Stated goal »
Using the forum thread on eating during basic training, explain in one to three sentences why it advises staying away from milk at breakfast and lunch.

I lost 20 Lbs. on IAP - I went from 180/185 to 167. There's plenty to eat, it's more a matter of whether you have enough time to eat. 15 minutes to get through the line and eat lunch only allows for one pass so stack your tray as much as possible and don't forget to stay away from the milk at breakfast and lunch.


----------



## DrSize (12 Mar 2005)

Thanks for the feedback.....thats cool it is unlimited...thats what I was hoping to hear.  I'll just load my tray up like crazy so I only have to go up once....I'll bring some shakes for night when I can't get food either....I figure I'll go in around 265lbs in Sept and when I am done in Dec I'll weight about 235ish..haha

I am really looking forward to it, just wish I didn't have to wait until Sept!!


----------



## Loadmaster (12 Mar 2005)

The instructors normally take any suppliments and vitamans as soon as you get to the base.


----------



## bobtiji (13 Mar 2005)

why do you suggest to stay away from milk?


----------



## Loadmaster (13 Mar 2005)

Because, if it is hot outside and you have a drill class after breakfast or lunch you might get sick after it curdles i your stomach


----------



## jermeytinling (13 Mar 2005)

lol well i guess thats a good reason ;D


----------



## Island Ryhno (13 Mar 2005)

Hey that unlimited food thing might be true for officers but not for NCM's, you go through a line and pick what you want  but there are crusty old b*stards who give you like two strips of bacon for breakfast and will not give you any more unless you go through again. I know because I have the same big guy problem.  So you might get 2500 cals a day which is good if your 165.bs do massive amounts of work but when your 285lbs and you need 3000 cals on a regular day...well I bet you get the idea Dr Size. They will take supplements etc away...if they know you have it, you do have a personal box. Just an opinion


----------



## Pte. Bloggins (13 Mar 2005)

It also helps if you're a fast eater. On my basic (reserve, but basically same idea here) I always ended up throwing alot of my food away cause I didn't have enough time to finish it. If you can pile up the food and shove it down your throat in the alloted time, all the power to ya. 

BTW, I'm a pretty average-sized female and I lost over 10 pounds during my basic.


----------



## Da_man (13 Mar 2005)

I also lost 10 pounds during my basic.


----------



## TCBF (13 Mar 2005)

I have eaten in mess halls all over the world, and I think our Cdn ones can usually hold their own.

But...

As a recruit, you will have a time crunch.  Do a good Recce of the salad bar.  Often, you can find ceasar salad with that mornings bacon in it, and cold plates of cut up sausages and chicken, cut up steak, etc.  Both the main kitchen and the WO and Sgt's kitchen in Wainwright have good salad bars.  In a pinch, you can almost live off it.  

I don't recall the St Jean kitchen, as I ony used when I was on duty.

Tom


----------



## patt (13 Mar 2005)

TCBF said:
			
		

> I have eaten in mess halls all over the world, and I think our Cdn ones can usually hold their own.
> 
> But...
> 
> ...



i work at the messes on base and we usually do put that days bacon on the salad and if theres any left the next day they do it agian. The reason they dont give out large portions is becuase there is alot of wasted food


----------



## Glorified Ape (13 Mar 2005)

Collected data »
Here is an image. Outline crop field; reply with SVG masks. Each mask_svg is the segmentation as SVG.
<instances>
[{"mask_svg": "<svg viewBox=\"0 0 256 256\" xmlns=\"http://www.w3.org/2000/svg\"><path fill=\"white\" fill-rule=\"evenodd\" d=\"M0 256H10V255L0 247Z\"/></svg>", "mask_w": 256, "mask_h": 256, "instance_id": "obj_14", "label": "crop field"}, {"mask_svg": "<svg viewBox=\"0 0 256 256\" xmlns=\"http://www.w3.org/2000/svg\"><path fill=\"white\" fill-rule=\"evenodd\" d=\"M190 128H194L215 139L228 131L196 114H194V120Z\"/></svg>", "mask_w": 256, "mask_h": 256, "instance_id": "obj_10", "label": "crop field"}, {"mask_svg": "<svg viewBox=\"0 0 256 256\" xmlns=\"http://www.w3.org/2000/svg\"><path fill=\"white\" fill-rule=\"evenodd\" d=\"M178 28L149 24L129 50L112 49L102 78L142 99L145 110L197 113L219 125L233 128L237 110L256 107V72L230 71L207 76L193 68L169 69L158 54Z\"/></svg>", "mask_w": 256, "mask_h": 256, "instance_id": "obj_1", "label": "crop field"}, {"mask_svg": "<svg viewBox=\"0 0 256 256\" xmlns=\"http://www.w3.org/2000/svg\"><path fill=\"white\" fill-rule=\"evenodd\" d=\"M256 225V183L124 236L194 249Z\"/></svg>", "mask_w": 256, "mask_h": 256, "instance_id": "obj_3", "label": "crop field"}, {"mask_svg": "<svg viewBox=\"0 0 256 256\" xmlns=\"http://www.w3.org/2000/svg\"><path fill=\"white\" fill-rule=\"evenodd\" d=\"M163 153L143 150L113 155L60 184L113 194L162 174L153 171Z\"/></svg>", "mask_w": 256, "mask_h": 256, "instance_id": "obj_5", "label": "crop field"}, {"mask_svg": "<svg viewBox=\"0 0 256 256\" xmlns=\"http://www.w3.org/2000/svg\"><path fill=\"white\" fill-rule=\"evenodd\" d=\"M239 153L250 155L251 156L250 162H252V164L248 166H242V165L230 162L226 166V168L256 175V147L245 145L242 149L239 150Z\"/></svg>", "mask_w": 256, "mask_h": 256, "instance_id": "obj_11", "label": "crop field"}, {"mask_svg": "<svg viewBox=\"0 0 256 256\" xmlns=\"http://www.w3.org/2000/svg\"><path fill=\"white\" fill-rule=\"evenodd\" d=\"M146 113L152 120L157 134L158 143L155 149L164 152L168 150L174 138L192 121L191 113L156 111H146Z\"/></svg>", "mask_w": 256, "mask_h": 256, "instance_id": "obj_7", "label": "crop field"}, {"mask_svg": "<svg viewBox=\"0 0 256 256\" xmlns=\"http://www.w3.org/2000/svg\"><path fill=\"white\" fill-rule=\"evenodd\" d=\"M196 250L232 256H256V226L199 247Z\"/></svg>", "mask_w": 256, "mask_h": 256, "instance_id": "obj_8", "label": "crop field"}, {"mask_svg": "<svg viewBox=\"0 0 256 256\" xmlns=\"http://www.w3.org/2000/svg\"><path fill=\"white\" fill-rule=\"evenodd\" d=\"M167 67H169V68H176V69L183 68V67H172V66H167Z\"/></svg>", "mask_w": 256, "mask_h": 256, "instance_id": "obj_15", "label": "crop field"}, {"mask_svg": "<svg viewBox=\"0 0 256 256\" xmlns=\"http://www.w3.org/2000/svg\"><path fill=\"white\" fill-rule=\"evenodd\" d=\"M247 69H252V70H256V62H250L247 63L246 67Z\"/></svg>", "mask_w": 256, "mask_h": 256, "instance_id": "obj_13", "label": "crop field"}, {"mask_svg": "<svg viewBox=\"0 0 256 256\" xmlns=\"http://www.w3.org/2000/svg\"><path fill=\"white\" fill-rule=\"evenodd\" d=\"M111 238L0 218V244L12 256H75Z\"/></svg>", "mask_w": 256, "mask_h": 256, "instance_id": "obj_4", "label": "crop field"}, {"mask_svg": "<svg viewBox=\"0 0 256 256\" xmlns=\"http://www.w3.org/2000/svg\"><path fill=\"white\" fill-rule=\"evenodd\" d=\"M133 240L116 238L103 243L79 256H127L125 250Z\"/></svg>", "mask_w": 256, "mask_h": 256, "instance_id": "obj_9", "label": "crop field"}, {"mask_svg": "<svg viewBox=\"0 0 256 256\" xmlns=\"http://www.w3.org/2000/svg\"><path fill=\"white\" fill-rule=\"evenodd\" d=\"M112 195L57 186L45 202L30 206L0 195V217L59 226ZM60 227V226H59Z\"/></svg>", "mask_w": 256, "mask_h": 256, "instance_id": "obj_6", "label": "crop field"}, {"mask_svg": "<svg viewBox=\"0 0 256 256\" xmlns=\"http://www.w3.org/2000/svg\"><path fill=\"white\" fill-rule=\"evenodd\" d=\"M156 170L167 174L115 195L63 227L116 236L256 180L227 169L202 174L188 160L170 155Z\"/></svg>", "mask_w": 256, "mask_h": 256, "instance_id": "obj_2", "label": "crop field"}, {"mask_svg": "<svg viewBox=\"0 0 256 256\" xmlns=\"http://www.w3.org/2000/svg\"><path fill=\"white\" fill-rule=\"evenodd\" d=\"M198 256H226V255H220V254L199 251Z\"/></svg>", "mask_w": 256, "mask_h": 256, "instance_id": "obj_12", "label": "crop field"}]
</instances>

Full solution »
If it is hot outside and a drill class follows breakfast or lunch, the milk may curdle in your stomach and make you sick.